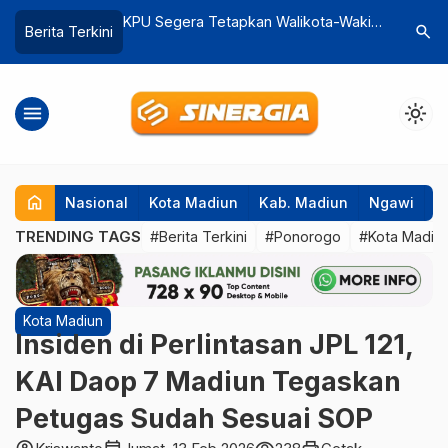
n Walikota-Wakil
Gempa 2,8 Magnitudo Guncang
KPK Aman
search
Berita Terkini
Terpilih
Magetan! Berpusat di Darat
Dinas Bu
menu
light_mode
home
Nasional
Kota Madiun
Kab. Madiun
Ngawi
P
TRENDING TAGS
#Berita Terkini
#Ponorogo
#Kota Madiu
Kota Madiun
Insiden di Perlintasan JPL 121,
KAI Daop 7 Madiun Tegaskan
Petugas Sudah Sesuai SOP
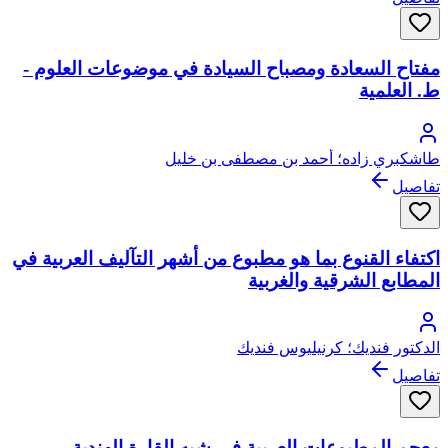
مفتاح السعادة ومصباح السيادة في موضوعات العلوم -
ط. العلمية
طاشكبري زاده؛ أحمد بن مصطفى بن خليل
تفاصيل
اكتفاء القنوع بما هو مطبوع من أشهر التآليف العربية في
المطابع الشرقية والغربية
الدكتور فنديك؛ كرنيليوس فنديك
تفاصيل
معجم المطبوعات العربية في شبه القارة الهندية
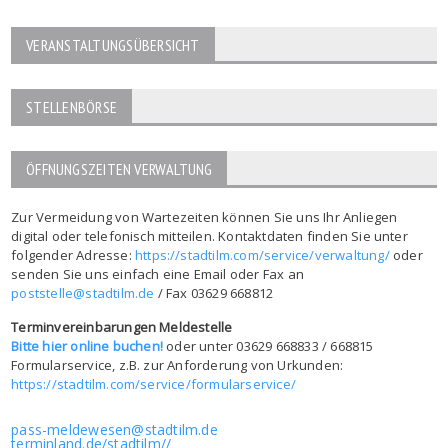
VERANSTALTUNGSÜBERSICHT
STELLENBÖRSE
ÖFFNUNGSZEITEN VERWALTUNG
Zur Vermeidung von Wartezeiten können Sie uns Ihr Anliegen
digital oder telefonisch mitteilen. Kontaktdaten finden Sie unter
folgender Adresse:
https://stadtilm.com/service/verwaltung/
oder
senden Sie uns einfach eine Email oder Fax an
poststelle@stadtilm.de
/ Fax 03629 668812
Terminvereinbarungen Meldestelle
Bitte hier online buchen!
oder unter 03629 668833 / 668815
Formularservice, z.B. zur Anforderung von Urkunden:
https://stadtilm.com/service/formularservice/
pass-meldewesen@stadtilm.de
terminland.de/stadtilm//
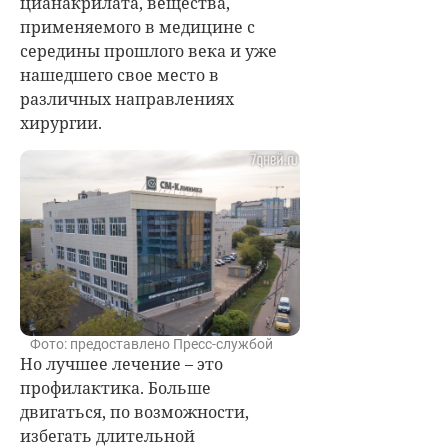
цианакрилата, вещества,
применяемого в медицине с
середины прошлого века и уже
нашедшего свое место в
различных направлениях
хирургии.
Фото: предоставлено Пресс-службой
Но лучшее лечение – это
профилактика. Больше
двигаться, по возможности,
избегать длительной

================================

◆ Required action ◆
Write all the entries again word for word, minus the pictures.

◆ Answer section ◆
n Walikota-Wakil
Gempa 2,8 Magnitudo Guncang
KPK Aman
search
Berita Terkini
Terpilih
Magetan! Berpusat di Darat
Dinas Bu
menu
light_mode
home
Nasional
Kota Madiun
Kab. Madiun
Ngawi
P
TRENDING TAGS
#Berita Terkini
#Ponorogo
#Kota Madiu
Kota Madiun
Insiden di Perlintasan JPL 121,
KAI Daop 7 Madiun Tegaskan
Petugas Sudah Sesuai SOP
مفتاح السعادة ومصباح السيادة في موضوعات العلوم -
ط. العلمية
طاشكبري زاده؛ أحمد بن مصطفى بن خليل
تفاصيل
اكتفاء القنوع بما هو مطبوع من أشهر التآليف العربية في
المطابع الشرقية والغربية
الدكتور فنديك؛ كرنيليوس فنديك
تفاصيل
معجم المطبوعات العربية في شبه القارة الهندية
VERANSTALTUNGSÜBERSICHT
STELLENBÖRSE
ÖFFNUNGSZEITEN VERWALTUNG
Zur Vermeidung von Wartezeiten können Sie uns Ihr Anliegen
digital oder telefonisch mitteilen. Kontaktdaten finden Sie unter
folgender Adresse:
https://stadtilm.com/service/verwaltung/
oder
senden Sie uns einfach eine Email oder Fax an
poststelle@stadtilm.de
/ Fax 03629 668812
Terminvereinbarungen Meldestelle
Bitte hier online buchen!
oder unter 03629 668833 / 668815
Formularservice, z.B. zur Anforderung von Urkunden:
https://stadtilm.com/service/formularservice/
pass-meldewesen@stadtilm.de
terminland.de/stadtilm//
цианакрилата, вещества,
применяемого в медицине с
середины прошлого века и уже
нашедшего свое место в
различных направлениях
хирургии.
Фото: предоставлено Пресс-службой
Но лучшее лечение – это
профилактика. Больше
двигаться, по возможности,
избегать длительной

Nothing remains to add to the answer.